When a line below contains the word "Geen", copy that line.

•••••

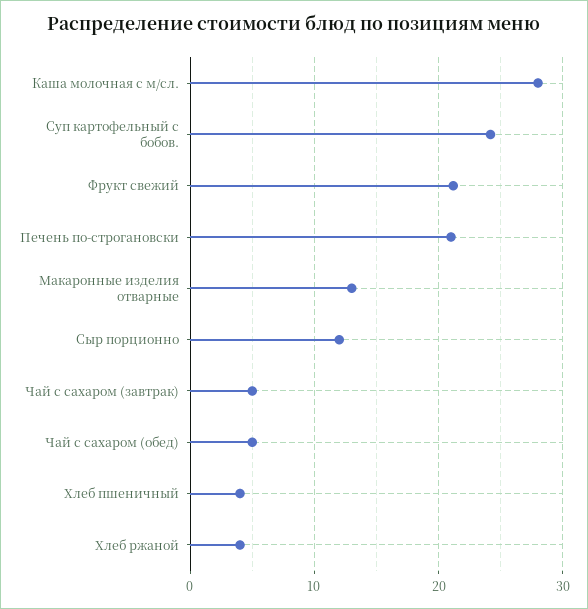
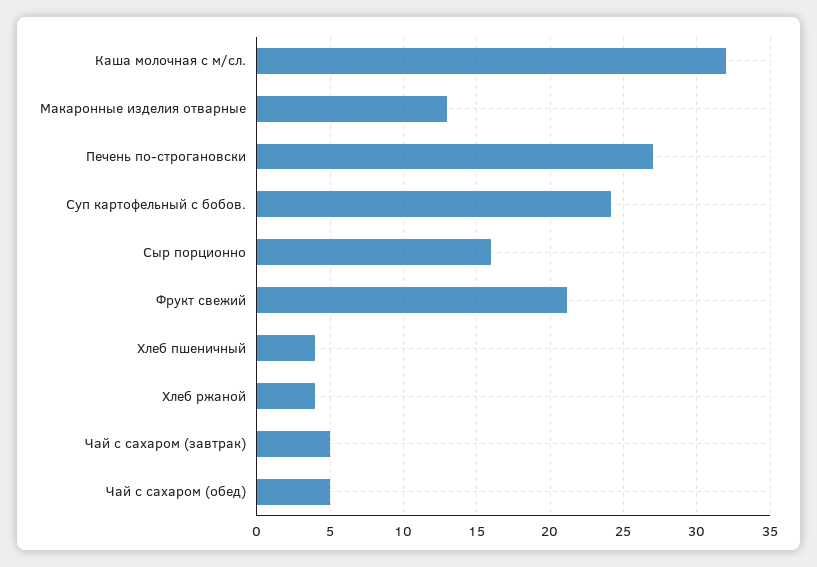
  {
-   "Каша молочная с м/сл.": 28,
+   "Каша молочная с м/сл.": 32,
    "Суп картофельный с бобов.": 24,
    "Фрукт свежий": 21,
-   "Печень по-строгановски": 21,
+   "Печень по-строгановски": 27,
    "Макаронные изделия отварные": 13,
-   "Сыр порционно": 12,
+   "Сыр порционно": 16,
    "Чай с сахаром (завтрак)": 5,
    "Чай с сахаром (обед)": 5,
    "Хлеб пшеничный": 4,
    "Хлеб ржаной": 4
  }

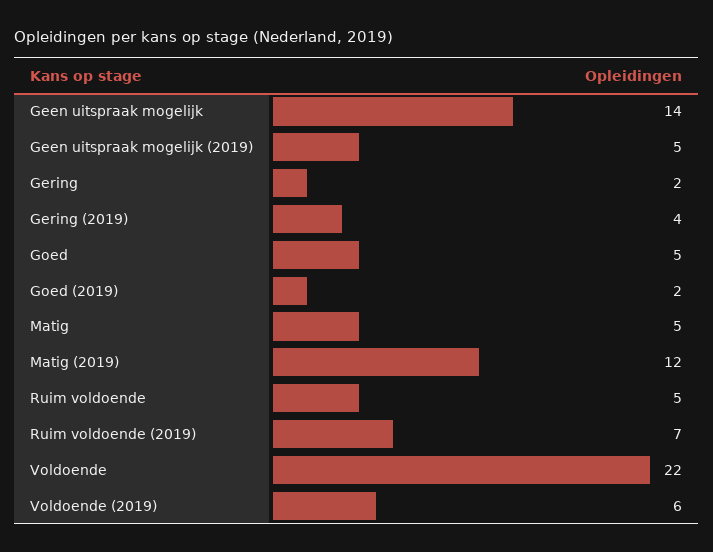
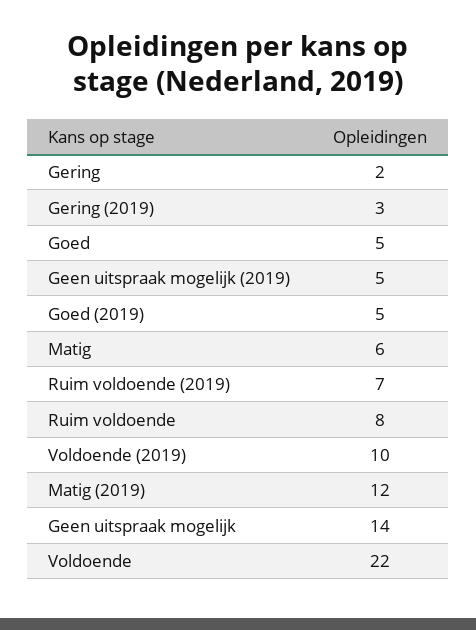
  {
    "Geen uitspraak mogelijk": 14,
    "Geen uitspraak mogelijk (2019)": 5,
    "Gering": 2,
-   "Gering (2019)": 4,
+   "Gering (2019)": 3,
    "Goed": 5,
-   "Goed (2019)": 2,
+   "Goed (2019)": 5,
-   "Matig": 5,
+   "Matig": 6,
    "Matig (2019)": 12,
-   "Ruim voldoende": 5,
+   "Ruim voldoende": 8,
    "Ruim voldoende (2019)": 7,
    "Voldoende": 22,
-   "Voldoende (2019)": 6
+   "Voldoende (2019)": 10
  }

•••••

* Answer box *
    "Geen uitspraak mogelijk": 14,
    "Geen uitspraak mogelijk (2019)": 5,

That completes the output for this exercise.